September 14, 2015
Juan Felipe Herrera
The Texas Tech University Division of Institutional Diversity, Equity and Community Engagement will host U.S. Poet Laureate Juan Felipe Herrera as the keynote speaker for its fifth annual Celebrate Diversity Awards Banquet.
The banquet is scheduled for 7 p.m. Oct. 5 at the McKenzie-Merket Alumni Center on the Texas Tech campus.
“The annual Celebrate Diversity Awards Banquet provides us with an opportunity to honor individuals who are advancing diversity on the campus as well as in the community,” said Cory S. Powell, director of Mentor Tech.
Herrera was appointed the nation’s 21st poet laureate earlier this year, becoming the first Mexican-American to hold the position. Herrera is the author of 30 books, including collections of poetry, prose, short stories, young-adult novels and picture books for children.
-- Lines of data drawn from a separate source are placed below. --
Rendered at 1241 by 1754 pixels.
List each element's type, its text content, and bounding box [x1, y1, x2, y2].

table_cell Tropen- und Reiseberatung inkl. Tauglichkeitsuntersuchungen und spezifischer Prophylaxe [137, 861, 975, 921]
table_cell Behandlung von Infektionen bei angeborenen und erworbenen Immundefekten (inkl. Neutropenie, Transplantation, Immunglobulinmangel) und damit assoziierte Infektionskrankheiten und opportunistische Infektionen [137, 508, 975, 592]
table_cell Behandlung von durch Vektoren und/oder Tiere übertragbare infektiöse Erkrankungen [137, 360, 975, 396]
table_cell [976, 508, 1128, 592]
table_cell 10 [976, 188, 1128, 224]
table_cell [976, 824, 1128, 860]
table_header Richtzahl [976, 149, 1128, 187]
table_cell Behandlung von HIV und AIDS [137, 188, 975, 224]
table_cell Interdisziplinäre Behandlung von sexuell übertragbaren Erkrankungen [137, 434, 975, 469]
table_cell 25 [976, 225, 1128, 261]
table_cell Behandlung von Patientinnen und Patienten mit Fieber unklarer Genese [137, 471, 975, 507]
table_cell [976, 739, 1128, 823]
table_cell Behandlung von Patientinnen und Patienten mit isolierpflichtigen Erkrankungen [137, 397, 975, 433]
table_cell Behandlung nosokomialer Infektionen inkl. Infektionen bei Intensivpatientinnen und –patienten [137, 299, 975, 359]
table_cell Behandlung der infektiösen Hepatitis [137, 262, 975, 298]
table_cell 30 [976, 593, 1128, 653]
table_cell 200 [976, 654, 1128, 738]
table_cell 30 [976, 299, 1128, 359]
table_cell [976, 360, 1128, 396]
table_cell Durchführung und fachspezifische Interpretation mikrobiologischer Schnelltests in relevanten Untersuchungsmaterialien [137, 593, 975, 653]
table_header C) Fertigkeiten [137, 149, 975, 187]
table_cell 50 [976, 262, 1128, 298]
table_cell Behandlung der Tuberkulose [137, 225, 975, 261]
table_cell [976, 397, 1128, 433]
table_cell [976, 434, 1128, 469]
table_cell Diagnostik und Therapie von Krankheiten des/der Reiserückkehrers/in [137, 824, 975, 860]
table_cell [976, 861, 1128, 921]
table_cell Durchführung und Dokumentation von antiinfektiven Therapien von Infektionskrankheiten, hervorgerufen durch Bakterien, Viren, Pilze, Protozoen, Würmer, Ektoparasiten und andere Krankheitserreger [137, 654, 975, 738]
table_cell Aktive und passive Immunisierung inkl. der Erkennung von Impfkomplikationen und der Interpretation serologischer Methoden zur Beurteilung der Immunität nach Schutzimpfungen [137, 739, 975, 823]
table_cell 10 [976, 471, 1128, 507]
His collections of poetry include “Notes of the Assemblage” (City Lights, 2015); “Senegal Taxi” (University of Arizona, 2013); “Half of the World in Light: New and Selected Poems” (2008), a recipient of the PEN/Beyond Margins Award and the National Book Critics Circle Award; “187 Reasons Mexicanos Can’t Cross The Border: Undocuments 1971-2007” (City Lights, 2007); and “Crashboomlove: A Novel in Verse” (University of New Mexico, 1999), which received the Americas Award. In 2014, he released the nonfiction work “Portraits of Hispanic American Heroes” (Dial), which showcases 20 Hispanic and Latino American men and women who have made outstanding contributions to the arts, politics, science, humanitarianism and athletics.
His books of prose for children include: “SkateFate” (Rayo, 2011); “Calling The Doves” (Children’s Book, 2001), which won the Ezra Jack Keats Award; “Upside Down Boy” (2006), which was adapted into a musical for young audiences in New York City; and “Cinnamon Girl: Letters Found Inside a Cereal Box” (HarperCollins, 2005), which tells the tragedy of 9/11 through the eyes of a young Puerto Rican girl.
From 2012-2014, Herrera served as California’s poet laureate. In that capacity, Herrera created the i-Promise Joanna Project, an anti-bullying poetry project in honor of an elementary school girl who was bullied and killed in an afterschool fight in Long Beach. The first half asks students to send in poems about experiences and effects of bullying. The second half of the project is to take action in preventing bullying. Herrera hopes to collect the poems and publish it as a book in the future. Other projects included Answer Cancer with a Poem, Show Me Your Papers, and The Most Incredible and Biggest Poem on Unity in the World.
“Texas Tech is committed to diversity,” said Paul A. Frazier, associate vice president in the Division of Institutional Diversity, Equity and Community Engagement. “We are excited to welcome respected author and poet, Juan Felipe Herrera to campus as we celebrate Hispanic Heritage Month.”
Past speakers include renowned actors Edward James Olmos and Terrence Howard, CNN and HBO correspondent Soledad O’Brien, and John Quiñones, anchor of ABC’s “What Would You Do?”
General tickets are $75 while VIP tickets are $100. All proceeds benefit student scholarships. Sponsorship opportunities also are available. To purchase tickets, call (806) 742-8692 or visit www.depts.ttu.edu/diversity.banquet.php for more information.
The Division of Institutional Diversity, Equity & Community Engagement is dedicated to create and support an environment that allows all members of the university community to be academically and professionally successful.